Additional challenges to overcome include technology hurdles, such as integrating enterprise resource planning (ERP) systems and boundary applications, aligning policies, and smoothing cultural differences between organizations. CFOs, finance teams, and legal and compliance experts from multiple corporate entities need to continuously address and navigate these complex challenges from deal start to close.
Overcome Barriers
With so many variables and potential pitfalls, companies need to make smart decisions. Here are five steps that will help overcome barriers to delivering speed to insight, speed to transform, and speed to execute pre- and post-close.
- Select M&A deal partners that can execute a complete solution. Too many specialists and extensive handovers can lead to a jigsaw puzzle of PowerPoints and consultant recommendations, leaving the business to pick up the pieces. Look for partners that can help in the short and the long term, who can turn recommendations into outcomes, data into action, and plans into completion. Look for end-to-end partners who will work with the organization to align owners, help with the delivery, build the solutions, and execute them.
- Use technology solutions that complement rather than replace. For example, data lakes and systems of engagement enable interaction with data outside of core systems, helping to create the ability to drive insight to action and decreasing the impact of underlying complexity and fragmentation. That reduces the need for risky and disruptive full replacements.
- Adopt business support-as-a-service. Business support-as-a-service allows for faster and greater scale and expansion, eliminating the need to continually recruit in-house team members. It has the advantage of speed and breadth of activity, as well as managing costs and outcomes. This approach will also ensure that design and execution are not worlds apart.

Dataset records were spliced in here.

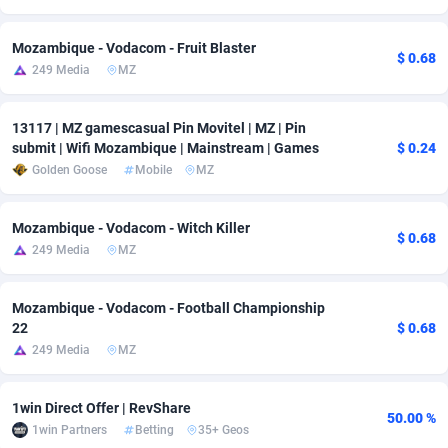
adMobo
Cambodia
850
Software
87700
2753
Mozambique - Vodacom - Fruit Blaster
$ 0.68
249 Media
MZ
Admolly
Cameroon
16
Service
87808
2748
Adpump
Canada
1075
Mainstream
102286
2524
13117 | MZ gamescasual Pin Movitel | MZ | Pin
submit | Wifi Mozambique | Mainstream | Games
$ 0.24
Adromeda
Cape Verde
606
Auto
87896
2260
Golden Goose
Mobile
MZ
Ads2Hub
Cayman Islands
260
Business
87544
1937
Mozambique - Vodacom - Witch Killer
Adscend Media
Central African Republic
803
Fitness
87429
1827
$ 0.68
249 Media
MZ
Adsellerator
Chad
1650
Desktop
87512
1688
Mozambique - Vodacom - Football Championship
AdsEmpire
Chile
1192
Utility
90297
1610
22
$ 0.68
249 Media
MZ
AdShaped
China
66
Freebie
87872
1516
AdsMain
Christmas Island
1040
CPC
87370
1387
1win Direct Offer | RevShare
50.00 %
1win Partners
Betting
35+ Geos
Adsmartmobi
Cocos (Keeling) Islands
84
Travel
87365
1367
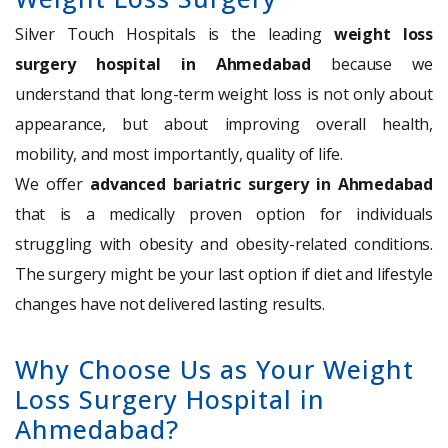
Silver Touch Hospitals is the leading
weight loss
surgery hospital in Ahmedabad
because we
understand that long-term weight loss is not only about
appearance, but about improving overall health,
mobility, and most importantly, quality of life.
We offer
advanced bariatric surgery in Ahmedabad
that is a medically proven option for individuals
struggling with obesity and obesity-related conditions.
The surgery might be your last option if diet and lifestyle
changes have not delivered lasting results.
Why Choose Us as Your Weight
Loss Surgery Hospital in
Ahmedabad?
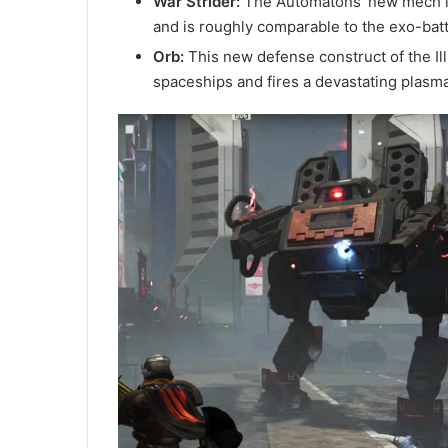
War Strider:
The Automatons’ new mech is 
and is roughly comparable to the exo-battl
Orb:
This new defense construct of the Ill
spaceships and fires a devastating plasm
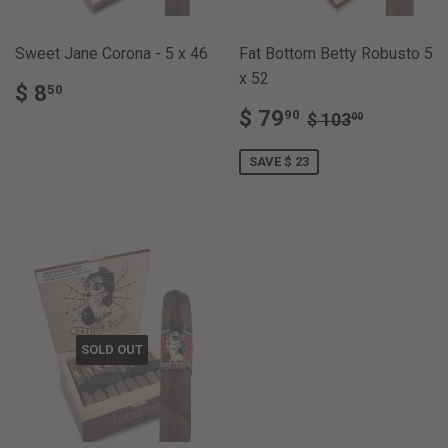
Sweet Jane Corona - 5 x 46
Fat Bottom Betty Robusto 5
x 52
REGULAR
$
$ 8
50
PRICE
8.50
SALE
$
REGULAR PRI
$ 103.0
$ 79
90
$ 103
00
PRICE
79.90
SAVE $ 23
SOLD OUT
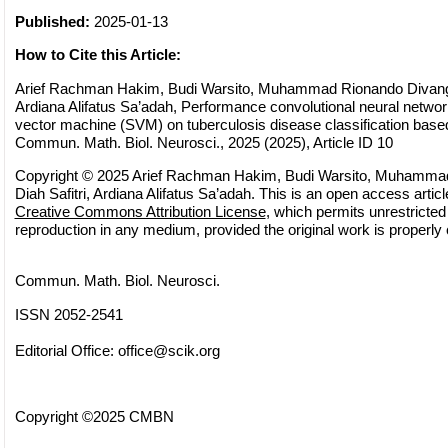
Published:
2025-01-13
How to Cite this Article:
Arief Rachman Hakim, Budi Warsito, Muhammad Rionando Divangga
Ardiana Alifatus Sa’adah, Performance convolutional neural netwo
vector machine (SVM) on tuberculosis disease classification base
Commun. Math. Biol. Neurosci., 2025 (2025), Article ID 10
Copyright © 2025 Arief Rachman Hakim, Budi Warsito, Muhamma
Diah Safitri, Ardiana Alifatus Sa’adah. This is an open access articl
Creative Commons Attribution License
, which permits unrestricted 
reproduction in any medium, provided the original work is properly 
Commun. Math. Biol. Neurosci.
ISSN 2052-2541
Editorial Office:
office@scik.org
Copyright ©2025 CMBN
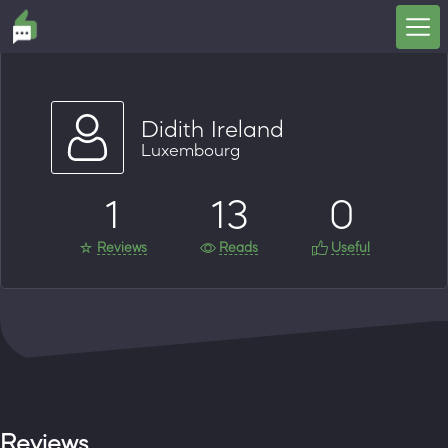
Didith Ireland
Luxembourg
1
13
0
Reviews
Reads
Useful
Reviews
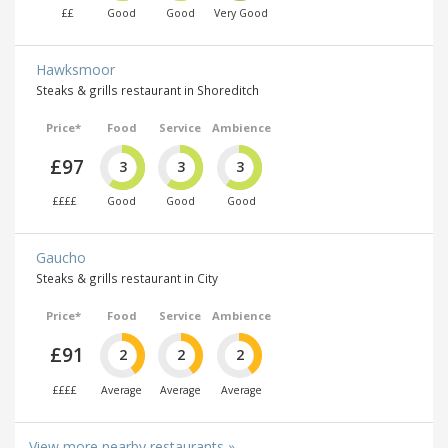
££
Good
Good
Very Good
Hawksmoor
Steaks & grills restaurant in Shoreditch
Price*
Food
Service
Ambience
£97
3
3
3
££££
Good
Good
Good
Gaucho
Steaks & grills restaurant in City
Price*
Food
Service
Ambience
£91
2
2
2
££££
Average
Average
Average
View more nearby restaurants »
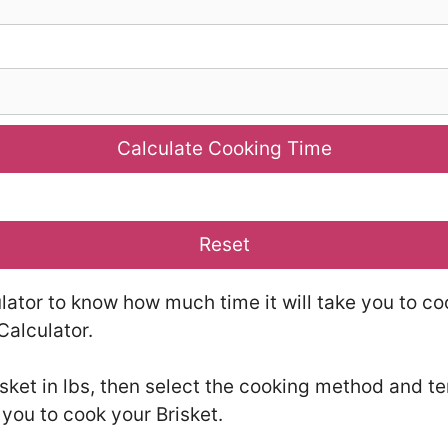
Calculate Cooking Time
Reset
lator to know how much time it will take you to co
Calculator.
isket in lbs, then select the cooking method and t
 you to cook your Brisket.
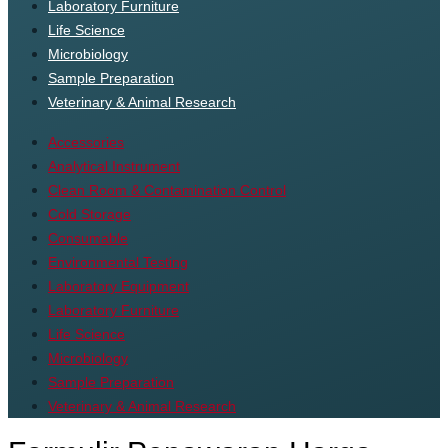
Laboratory Furniture
Life Science
Microbiology
Sample Preparation
Veterinary & Animal Research
Accessories
Analytical Instrument
Clean Room & Contamination Control
Cold Storage
Consumable
Environmental Testing
Laboratory Equipment
Laboratory Furniture
Life Science
Microbiology
Sample Preparation
Veterinary & Animal Research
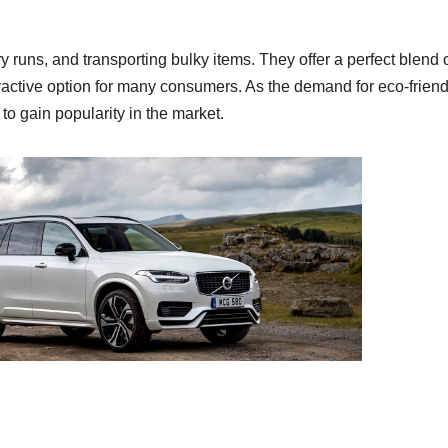
ery runs, and transporting bulky items. They offer a perfect blend 
tractive option for many consumers. As the demand for eco-friend
 to gain popularity in the market.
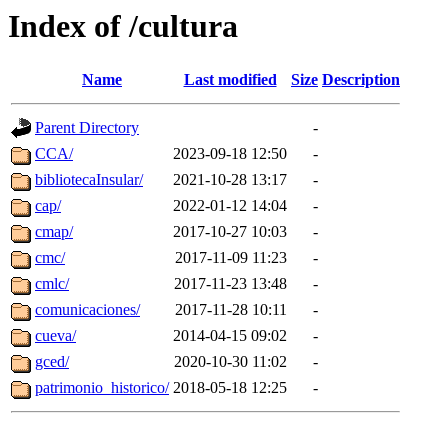
Index of /cultura
Name
Last modified
Size
Description
Parent Directory
-
CCA/
2023-09-18 12:50
-
bibliotecaInsular/
2021-10-28 13:17
-
cap/
2022-01-12 14:04
-
cmap/
2017-10-27 10:03
-
cmc/
2017-11-09 11:23
-
cmlc/
2017-11-23 13:48
-
comunicaciones/
2017-11-28 10:11
-
cueva/
2014-04-15 09:02
-
gced/
2020-10-30 11:02
-
patrimonio_historico/
2018-05-18 12:25
-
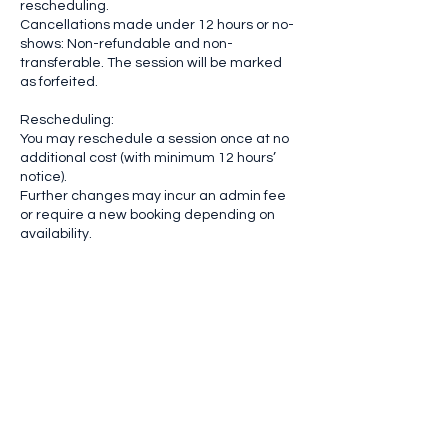
rescheduling.
Cancellations made under 12 hours or no-
shows: Non-refundable and non-
transferable. The session will be marked
as forfeited.
Rescheduling:
You may reschedule a session once at no
additional cost (with minimum 12 hours’
notice).
Further changes may incur an admin fee
or require a new booking depending on
availability.
Emergency Exceptions:
If a cancellation is due to an emergency or
unforeseen circumstances, please email
us immediately. Documentation may be
requested. Each case is reviewed
individually.
Late Arrivals & Missed Sessions
We allow a 10-minute grace period. After
that, your session may be shortened or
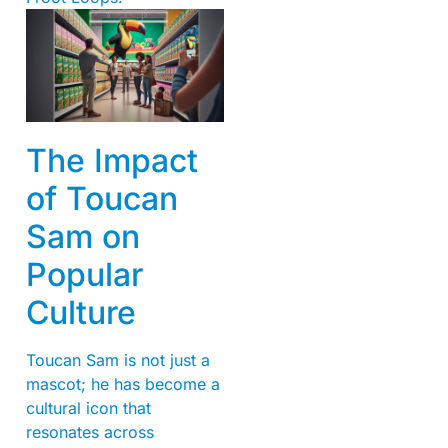
The Impact
of Toucan
Sam on
Popular
Culture
Toucan Sam is not just a
mascot; he has become a
cultural icon that
resonates across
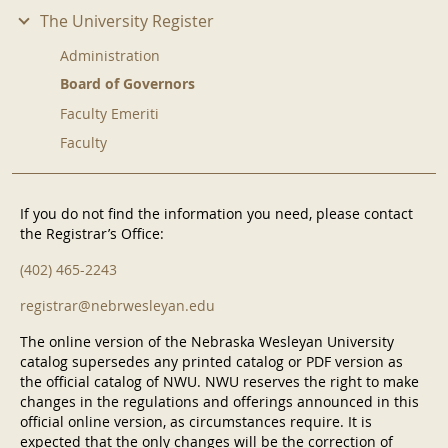
The University Register
Administration
Board of Governors
Faculty Emeriti
Faculty
If you do not find the information you need, please contact
the Registrar’s Office:
(402) 465-2243
registrar@nebrwesleyan.edu
The online version of the Nebraska Wesleyan University
catalog supersedes any printed catalog or PDF version as
the official catalog of NWU. NWU reserves the right to make
changes in the regulations and offerings announced in this
official online version, as circumstances require. It is
expected that the only changes will be the correction of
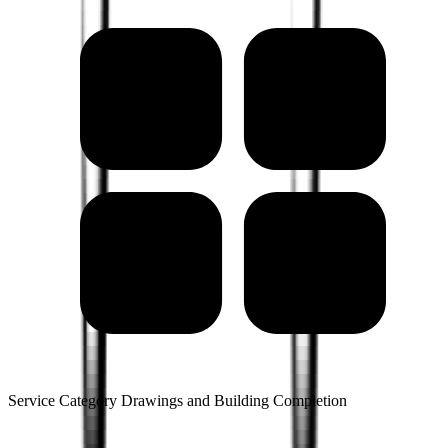
Service Category Drawings and Building Completion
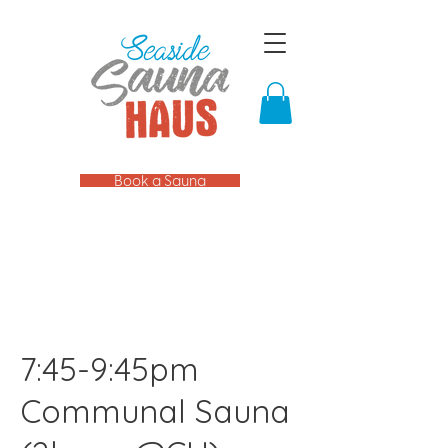
Book a Sauna
7:45-9:45pm
Communal Sauna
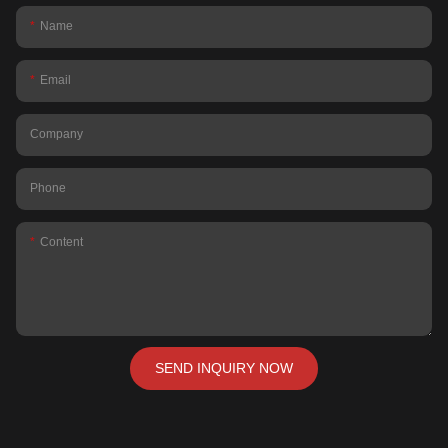
Name
Email
Company
Phone
Content
SEND INQUIRY NOW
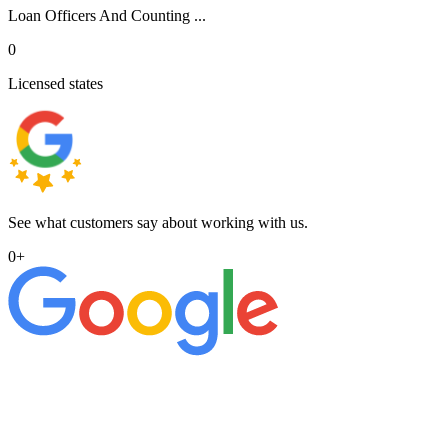
Loan Officers And Counting ...
0
Licensed states
See what customers say about working with us.
0
+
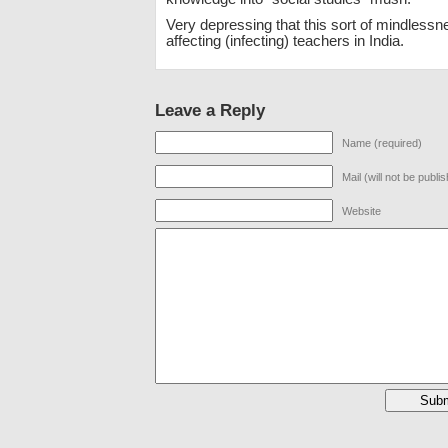
Very depressing that this sort of mindlessn
affecting (infecting) teachers in India.
Leave a Reply
Name (required)
Mail (will not be publi
Website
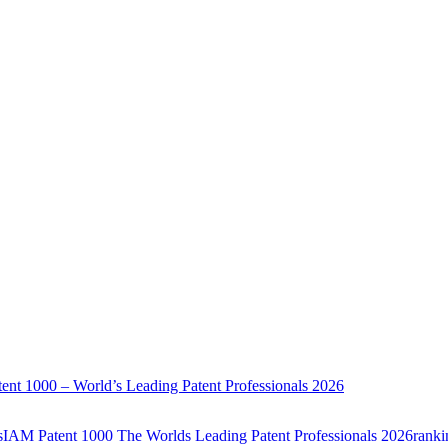
ent 1000 – World’s Leading Patent Professionals 2026
sIAM Patent 1000 The Worlds Leading Patent Professionals 2026ranking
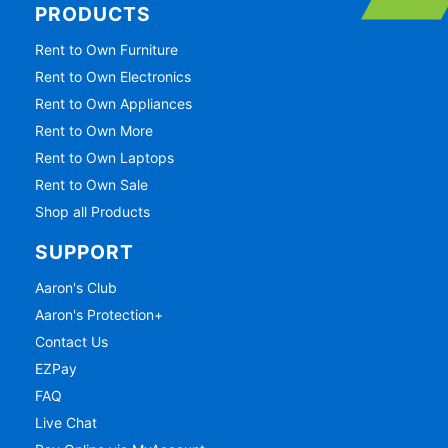
PRODUCTS
Rent to Own Furniture
Rent to Own Electronics
Rent to Own Appliances
Rent to Own More
Rent to Own Laptops
Rent to Own Sale
Shop all Products
SUPPORT
Aaron's Club
Aaron's Protection+
Contact Us
EZPay
FAQ
Live Chat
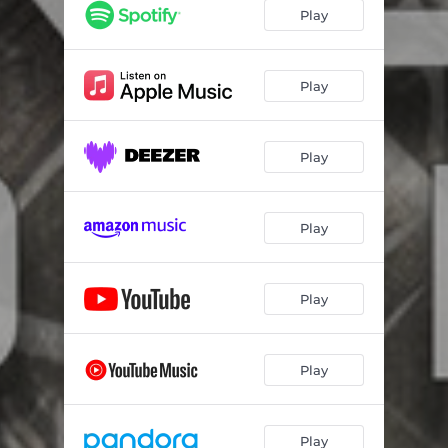
Play
Play
Play
Play
Play
Play
Play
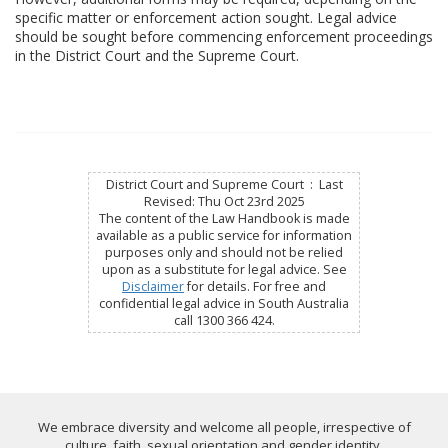
specific matter or enforcement action sought. Legal advice
should be sought before commencing enforcement proceedings
in the District Court and the Supreme Court.
District Court and Supreme Court : Last
Revised: Thu Oct 23rd 2025
The content of the Law Handbook is made
available as a public service for information
purposes only and should not be relied
upon as a substitute for legal advice. See
Disclaimer
for details. For free and
confidential legal advice in South Australia
call 1300 366 424.
We embrace diversity and welcome all people, irrespective of
culture, faith, sexual orientation and gender identity.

- Minimize the need for lengthy, inflexible transition service agreements (TSAs). These seller agreements to provide ongoing business activities related to the sold asset for a specific period often cannot be amended to support modifications, such as changing reporting or bringing in a new system. The more quickly an organization can stand alone and get away from TSAs, the more it is in charge of its own destiny.
- Hit value levers early. Planning inertia often creates a period of inactivity before gains are realized. Develop a set of shorter-term return goals and ensure these are delivered, again, using partners that can execute can and help mitigate the constraints on business resources and enable faster overall achievement of objectives. Accessing data, negotiating new contracts, reducing revenue leakage, and improving working capital positions can all help drive immediate benefits and help fund other projects in the business and deliver value in the nearer term.
Accelerated Carve-Out
Let’s look at an example of how speed to control and transform can work. We recently worked with a global health analytics company to accelerate carve-out and the creation of a standalone operating model to enable a nearly zero TSA. Following its acquisition by private equity, the business required a rapid design and stand-up of its own organization and technology.
The carve-out was a $1 billion division of a large global information business that didn’t fit the seller's overall model. With accelerated design and the creation of an operating model and systems to enable early standalone, the health analytics company was able to carve out a scalable standalone business four months after the initial engagement. Accelerating the carve-out not only preserved the deal value but also strengthened the market position of the standalone business to scale and grow as an independent entity.
Stephen Mortimer is global M&A practice leader at Genpact.